As I run pellmell into a new semester, I find myself needing to look outward to the conversations going on in the edublogosphere in concert with my focus on the day-to-day goings on in the classroom. I cruise through the stories and observations of the week, from Ewan McIntosh losing his blog (argh!), to Will Richardson contemplating his future (There’s a whole new level of energy in his blogging–if that’s even possible– even with his grueling travel and work schedule during these last months in his current job), to the reflections coming out of ELI (especially about Bryan’s presentation–I feel honored that his instructional technologist character includes bgblogging in his blogroll–now I KNOW I’ve arrived if my real world blogging has hit the rolls of the virtual character bloggers!) and Northern Voices recaps here and in an Edtechtalk skypecast with Doug Symington, to the planning going on over at the 2006 BlogHer Conference. It is a busy blogging season indeed out there and not so easy to stay up with when I’m also immersed in a fulltime job as teacher that only has to do with social software and digital storytelling because I choose to teach writing and literature classes this way, not because I teach technology or new media studies.
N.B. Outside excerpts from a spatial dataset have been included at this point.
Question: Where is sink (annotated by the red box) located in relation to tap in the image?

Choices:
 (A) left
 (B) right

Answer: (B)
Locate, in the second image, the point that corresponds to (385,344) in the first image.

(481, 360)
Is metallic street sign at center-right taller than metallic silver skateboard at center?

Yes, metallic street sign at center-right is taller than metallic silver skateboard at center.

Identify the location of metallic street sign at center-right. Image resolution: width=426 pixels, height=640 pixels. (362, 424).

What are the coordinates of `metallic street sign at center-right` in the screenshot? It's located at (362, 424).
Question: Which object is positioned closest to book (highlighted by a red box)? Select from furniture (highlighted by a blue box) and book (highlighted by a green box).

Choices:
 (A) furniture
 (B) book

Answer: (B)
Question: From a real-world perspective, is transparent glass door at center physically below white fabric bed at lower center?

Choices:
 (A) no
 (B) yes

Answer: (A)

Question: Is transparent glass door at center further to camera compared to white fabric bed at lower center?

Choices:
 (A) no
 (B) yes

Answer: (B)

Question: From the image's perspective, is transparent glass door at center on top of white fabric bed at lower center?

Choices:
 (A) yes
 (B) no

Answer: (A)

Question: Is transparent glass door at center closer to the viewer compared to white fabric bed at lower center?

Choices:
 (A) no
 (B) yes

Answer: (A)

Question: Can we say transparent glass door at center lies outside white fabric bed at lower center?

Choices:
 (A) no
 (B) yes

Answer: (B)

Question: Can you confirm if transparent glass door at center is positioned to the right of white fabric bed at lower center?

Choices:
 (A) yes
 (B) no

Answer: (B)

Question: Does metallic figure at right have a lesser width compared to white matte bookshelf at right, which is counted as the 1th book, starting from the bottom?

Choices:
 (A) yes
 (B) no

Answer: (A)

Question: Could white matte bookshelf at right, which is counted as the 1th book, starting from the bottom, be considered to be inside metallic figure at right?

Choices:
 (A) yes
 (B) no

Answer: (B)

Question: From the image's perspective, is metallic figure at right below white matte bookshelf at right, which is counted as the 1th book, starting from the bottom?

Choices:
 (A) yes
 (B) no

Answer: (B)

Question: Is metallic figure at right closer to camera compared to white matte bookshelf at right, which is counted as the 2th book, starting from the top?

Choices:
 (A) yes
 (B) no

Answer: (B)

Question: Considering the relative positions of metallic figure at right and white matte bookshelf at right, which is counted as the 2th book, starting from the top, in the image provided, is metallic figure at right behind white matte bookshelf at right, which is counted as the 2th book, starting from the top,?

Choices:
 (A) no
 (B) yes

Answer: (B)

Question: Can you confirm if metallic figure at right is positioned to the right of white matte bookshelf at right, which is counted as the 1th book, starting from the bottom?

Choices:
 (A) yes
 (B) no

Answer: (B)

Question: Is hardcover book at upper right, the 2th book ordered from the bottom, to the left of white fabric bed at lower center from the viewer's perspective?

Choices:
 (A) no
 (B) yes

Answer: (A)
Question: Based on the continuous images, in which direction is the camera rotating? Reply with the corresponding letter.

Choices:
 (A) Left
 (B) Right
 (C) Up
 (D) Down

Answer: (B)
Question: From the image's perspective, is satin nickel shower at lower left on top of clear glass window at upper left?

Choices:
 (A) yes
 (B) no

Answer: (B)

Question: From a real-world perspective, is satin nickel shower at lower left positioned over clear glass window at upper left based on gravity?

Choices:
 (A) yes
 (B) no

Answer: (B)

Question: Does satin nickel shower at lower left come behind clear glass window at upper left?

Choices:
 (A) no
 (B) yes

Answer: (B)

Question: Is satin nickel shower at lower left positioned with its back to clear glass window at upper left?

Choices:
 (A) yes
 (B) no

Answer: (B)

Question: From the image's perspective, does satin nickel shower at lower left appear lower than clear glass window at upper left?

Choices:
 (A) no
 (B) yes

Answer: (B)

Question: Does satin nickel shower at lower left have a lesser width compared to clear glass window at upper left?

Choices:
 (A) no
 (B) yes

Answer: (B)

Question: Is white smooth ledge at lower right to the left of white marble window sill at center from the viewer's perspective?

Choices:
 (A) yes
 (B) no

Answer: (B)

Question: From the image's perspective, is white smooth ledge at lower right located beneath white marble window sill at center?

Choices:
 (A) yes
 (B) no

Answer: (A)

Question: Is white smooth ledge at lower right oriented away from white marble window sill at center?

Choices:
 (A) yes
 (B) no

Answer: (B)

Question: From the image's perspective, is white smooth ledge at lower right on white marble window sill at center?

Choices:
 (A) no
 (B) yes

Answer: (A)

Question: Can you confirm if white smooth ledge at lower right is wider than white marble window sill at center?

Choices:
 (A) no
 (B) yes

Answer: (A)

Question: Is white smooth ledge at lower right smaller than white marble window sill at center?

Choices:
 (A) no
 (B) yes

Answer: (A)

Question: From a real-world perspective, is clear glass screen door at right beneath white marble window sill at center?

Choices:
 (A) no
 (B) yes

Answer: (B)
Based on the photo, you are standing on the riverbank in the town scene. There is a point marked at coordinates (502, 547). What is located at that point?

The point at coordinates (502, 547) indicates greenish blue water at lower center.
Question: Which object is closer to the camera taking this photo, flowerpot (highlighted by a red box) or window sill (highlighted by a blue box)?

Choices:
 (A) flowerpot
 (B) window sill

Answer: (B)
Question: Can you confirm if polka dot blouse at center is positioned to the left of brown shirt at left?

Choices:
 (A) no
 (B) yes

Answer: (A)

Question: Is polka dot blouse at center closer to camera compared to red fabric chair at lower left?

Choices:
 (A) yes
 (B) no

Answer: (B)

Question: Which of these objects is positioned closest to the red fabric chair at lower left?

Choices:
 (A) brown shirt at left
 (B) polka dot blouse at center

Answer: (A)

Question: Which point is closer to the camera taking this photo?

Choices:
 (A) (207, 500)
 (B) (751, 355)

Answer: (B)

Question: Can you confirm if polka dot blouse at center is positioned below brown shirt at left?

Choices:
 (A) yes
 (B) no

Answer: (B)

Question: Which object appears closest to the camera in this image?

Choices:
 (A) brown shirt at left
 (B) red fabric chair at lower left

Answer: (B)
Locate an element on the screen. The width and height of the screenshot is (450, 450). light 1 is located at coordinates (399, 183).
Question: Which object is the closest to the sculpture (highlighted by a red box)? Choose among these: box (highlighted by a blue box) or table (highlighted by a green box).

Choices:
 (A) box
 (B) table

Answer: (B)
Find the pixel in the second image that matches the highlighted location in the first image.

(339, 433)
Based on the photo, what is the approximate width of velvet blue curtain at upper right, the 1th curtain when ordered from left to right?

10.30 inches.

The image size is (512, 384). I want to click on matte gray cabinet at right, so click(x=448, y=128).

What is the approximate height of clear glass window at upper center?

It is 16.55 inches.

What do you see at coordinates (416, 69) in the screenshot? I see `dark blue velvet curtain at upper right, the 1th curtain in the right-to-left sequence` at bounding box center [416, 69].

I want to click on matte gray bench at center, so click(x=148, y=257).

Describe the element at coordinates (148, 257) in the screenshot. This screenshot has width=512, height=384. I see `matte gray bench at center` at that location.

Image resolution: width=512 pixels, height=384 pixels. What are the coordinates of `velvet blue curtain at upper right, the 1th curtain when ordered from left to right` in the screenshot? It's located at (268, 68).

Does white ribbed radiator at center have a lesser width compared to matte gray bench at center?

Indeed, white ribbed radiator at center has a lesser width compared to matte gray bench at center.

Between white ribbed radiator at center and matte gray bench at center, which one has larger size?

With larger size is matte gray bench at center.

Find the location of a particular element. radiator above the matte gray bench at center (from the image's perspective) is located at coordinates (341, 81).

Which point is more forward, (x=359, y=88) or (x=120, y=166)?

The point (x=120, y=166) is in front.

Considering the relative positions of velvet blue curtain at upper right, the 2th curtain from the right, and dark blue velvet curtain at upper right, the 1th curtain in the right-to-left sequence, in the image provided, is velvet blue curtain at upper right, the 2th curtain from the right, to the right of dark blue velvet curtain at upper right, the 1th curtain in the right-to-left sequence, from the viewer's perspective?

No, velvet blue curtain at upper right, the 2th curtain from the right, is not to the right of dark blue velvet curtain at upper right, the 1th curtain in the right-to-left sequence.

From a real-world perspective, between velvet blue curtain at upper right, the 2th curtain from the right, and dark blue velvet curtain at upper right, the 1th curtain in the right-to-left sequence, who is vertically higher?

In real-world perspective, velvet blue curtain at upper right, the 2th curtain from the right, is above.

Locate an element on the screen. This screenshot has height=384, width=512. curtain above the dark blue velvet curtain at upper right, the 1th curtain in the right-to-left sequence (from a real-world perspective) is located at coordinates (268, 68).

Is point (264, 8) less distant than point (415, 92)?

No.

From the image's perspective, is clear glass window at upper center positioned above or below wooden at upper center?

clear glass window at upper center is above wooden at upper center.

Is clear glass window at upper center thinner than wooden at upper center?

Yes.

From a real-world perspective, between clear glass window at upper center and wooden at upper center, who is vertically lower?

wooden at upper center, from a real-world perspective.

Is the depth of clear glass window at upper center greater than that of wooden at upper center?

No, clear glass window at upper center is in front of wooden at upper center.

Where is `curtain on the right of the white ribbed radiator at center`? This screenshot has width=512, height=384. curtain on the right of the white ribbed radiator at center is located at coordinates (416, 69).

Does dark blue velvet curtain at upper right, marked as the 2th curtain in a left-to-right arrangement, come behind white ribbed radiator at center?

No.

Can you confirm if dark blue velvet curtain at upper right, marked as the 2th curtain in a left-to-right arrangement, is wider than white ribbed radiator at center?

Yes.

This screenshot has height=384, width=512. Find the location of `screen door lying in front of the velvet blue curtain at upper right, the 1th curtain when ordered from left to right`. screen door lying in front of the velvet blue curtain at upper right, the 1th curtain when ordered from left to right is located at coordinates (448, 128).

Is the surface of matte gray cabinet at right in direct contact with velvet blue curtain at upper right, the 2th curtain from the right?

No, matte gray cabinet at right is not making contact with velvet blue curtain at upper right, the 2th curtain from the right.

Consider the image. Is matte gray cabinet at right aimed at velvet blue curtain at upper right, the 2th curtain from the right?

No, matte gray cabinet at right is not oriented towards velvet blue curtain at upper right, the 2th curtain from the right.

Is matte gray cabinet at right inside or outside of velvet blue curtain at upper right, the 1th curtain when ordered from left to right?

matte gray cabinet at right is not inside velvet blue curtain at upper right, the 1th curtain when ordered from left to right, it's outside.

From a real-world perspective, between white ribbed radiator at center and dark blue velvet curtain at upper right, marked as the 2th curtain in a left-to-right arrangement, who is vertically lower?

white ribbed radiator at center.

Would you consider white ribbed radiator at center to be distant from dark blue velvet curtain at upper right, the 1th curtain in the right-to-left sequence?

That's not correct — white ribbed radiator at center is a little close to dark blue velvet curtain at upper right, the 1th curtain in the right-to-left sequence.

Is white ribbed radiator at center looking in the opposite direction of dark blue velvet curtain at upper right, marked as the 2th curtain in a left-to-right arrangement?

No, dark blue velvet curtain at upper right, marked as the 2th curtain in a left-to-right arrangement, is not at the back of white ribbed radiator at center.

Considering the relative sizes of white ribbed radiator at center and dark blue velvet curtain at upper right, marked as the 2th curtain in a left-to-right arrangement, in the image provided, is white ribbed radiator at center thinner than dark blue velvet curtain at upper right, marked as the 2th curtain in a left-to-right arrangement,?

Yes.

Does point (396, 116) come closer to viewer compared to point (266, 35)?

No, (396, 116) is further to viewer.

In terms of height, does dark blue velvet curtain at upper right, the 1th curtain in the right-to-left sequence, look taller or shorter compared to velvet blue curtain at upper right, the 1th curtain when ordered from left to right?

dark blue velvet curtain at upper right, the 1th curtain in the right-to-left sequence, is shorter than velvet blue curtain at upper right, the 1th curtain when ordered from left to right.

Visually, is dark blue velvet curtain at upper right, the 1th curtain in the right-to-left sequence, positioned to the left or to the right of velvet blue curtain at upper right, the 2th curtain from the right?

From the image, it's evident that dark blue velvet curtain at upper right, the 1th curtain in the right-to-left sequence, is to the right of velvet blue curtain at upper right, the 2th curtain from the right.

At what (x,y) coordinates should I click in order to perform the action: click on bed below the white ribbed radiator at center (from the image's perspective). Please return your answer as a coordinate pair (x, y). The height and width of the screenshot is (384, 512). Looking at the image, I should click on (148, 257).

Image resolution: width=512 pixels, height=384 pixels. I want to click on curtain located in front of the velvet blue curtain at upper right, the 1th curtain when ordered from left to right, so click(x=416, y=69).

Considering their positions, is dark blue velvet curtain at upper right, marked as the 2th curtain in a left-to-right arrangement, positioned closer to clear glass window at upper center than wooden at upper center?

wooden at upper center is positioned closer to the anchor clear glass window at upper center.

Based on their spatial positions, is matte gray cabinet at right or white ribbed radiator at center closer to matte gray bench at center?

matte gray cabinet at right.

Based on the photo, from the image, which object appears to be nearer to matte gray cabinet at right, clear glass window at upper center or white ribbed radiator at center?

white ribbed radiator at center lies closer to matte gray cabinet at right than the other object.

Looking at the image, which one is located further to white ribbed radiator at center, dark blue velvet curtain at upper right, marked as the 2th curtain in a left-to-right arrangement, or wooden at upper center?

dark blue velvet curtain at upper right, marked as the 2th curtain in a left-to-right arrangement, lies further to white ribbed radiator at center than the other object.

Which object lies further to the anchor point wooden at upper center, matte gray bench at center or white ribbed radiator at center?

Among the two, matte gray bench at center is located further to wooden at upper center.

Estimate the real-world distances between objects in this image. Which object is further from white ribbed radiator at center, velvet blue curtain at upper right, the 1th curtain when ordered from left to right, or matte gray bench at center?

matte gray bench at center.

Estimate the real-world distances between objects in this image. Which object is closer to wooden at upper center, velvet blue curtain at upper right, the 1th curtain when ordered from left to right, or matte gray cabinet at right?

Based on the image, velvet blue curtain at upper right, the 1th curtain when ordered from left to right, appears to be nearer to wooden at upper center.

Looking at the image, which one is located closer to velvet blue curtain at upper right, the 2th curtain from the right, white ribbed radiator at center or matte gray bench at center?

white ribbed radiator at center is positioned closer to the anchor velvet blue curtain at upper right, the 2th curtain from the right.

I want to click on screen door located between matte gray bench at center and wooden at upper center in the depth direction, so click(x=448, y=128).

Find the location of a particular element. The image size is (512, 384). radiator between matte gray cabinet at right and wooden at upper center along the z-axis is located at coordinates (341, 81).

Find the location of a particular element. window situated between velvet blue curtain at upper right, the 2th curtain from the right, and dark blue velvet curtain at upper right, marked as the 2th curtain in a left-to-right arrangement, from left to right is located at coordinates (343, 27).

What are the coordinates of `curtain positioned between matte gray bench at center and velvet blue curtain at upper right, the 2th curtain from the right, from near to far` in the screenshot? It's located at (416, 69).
But read blogs regularly I must, yes, to stay up with the developments in the software–and more importantly– with the thinking about how the new connnectedness changes our educational landscapes, but also, and crucially for me as a teacher, to keep myself thinking clearly about what I am trying to accomplish in my classroom, how and why. It’s what I do before thinking about the week ahead in the classroom. Reading about the new world of EFL teaching through Barbara Dieu, Aaron Campbell and Marco Polo, although not at all my field, informs my teaching through their inventive ways of connecting learners, connecting with one another, and thinking creatively about teaching in second languages. The same goes for Barbara Sawhill’s language lab unleashed. Closer to my teaching home are the essays of Chris Sessums or the classroom stories of James Matthew in Vancouver–always thought-provoking.
And then there’s the inimitable Geeky Mom who somehow manages to weave personal entries about home and family life with what’s going on in her dissertation and in her teaching life. She has two recent posts that really speak to me–“In which I describe my own misbehaving, a post that has me thinking about the ways in which we must, even on the college level, keep guiding our students towards media literacy–the ethics and etiquette of posting to the web, something I’ve blogged about before, and want to return to soon, and which I must keep ever present in my thinking as I walk into the blogging classroom; and a post from a couple of days ago–“Finding Balance: Parenting and Working which touches upon gender issues still nagging us. I’m really noticing how women seem to be blogging the quiet details of life, the classroom experiences, or attending to thier classroom blogs rather than also bursting out into the larger edublogosphere with the big picture. There are plenty of important women theorists: (Jill Walker, danah boyd, Liz Lawley, Lilia Efimova or Kathy Sierra, to name just a few) and plenty of classroom users of technology, but relatively few Anne Davises or <a href=”Laura Blankenships who are writing from within the teaching classroom about the larger issues of education. Interesting. And I hope to do more looking into this phenomenon soon to see if I’m even right about this observation.
And so I no longer sleep in on Saturday mornings–I get up at dawn to read the week’s blogs, to mull them over, to mull over the book reading (right now W J. T. Mitchell’s What Images Want)and the digital storytelling work and classroom explorations and revelations of the week and the web artists (to whom, I think, edubloggers should be paying much more attention for the way they are thinking about collaboration and creativity on the Web–more next post). And if I’m lucky, I bring the lessons gleaned from that reading right back into my teaching and thinking about learning ecologies. Today it means I’ve got two posts brewing–but I’m trying out a new shorter post kind of writing to see if I can actually write less-than-extended essays which, I am sure, bore most blog-readers silly, so I’ll leave this musing here, and return soon to write about the actual impact my reading and writing and conference-going practice are having on this semester’s classroom experience.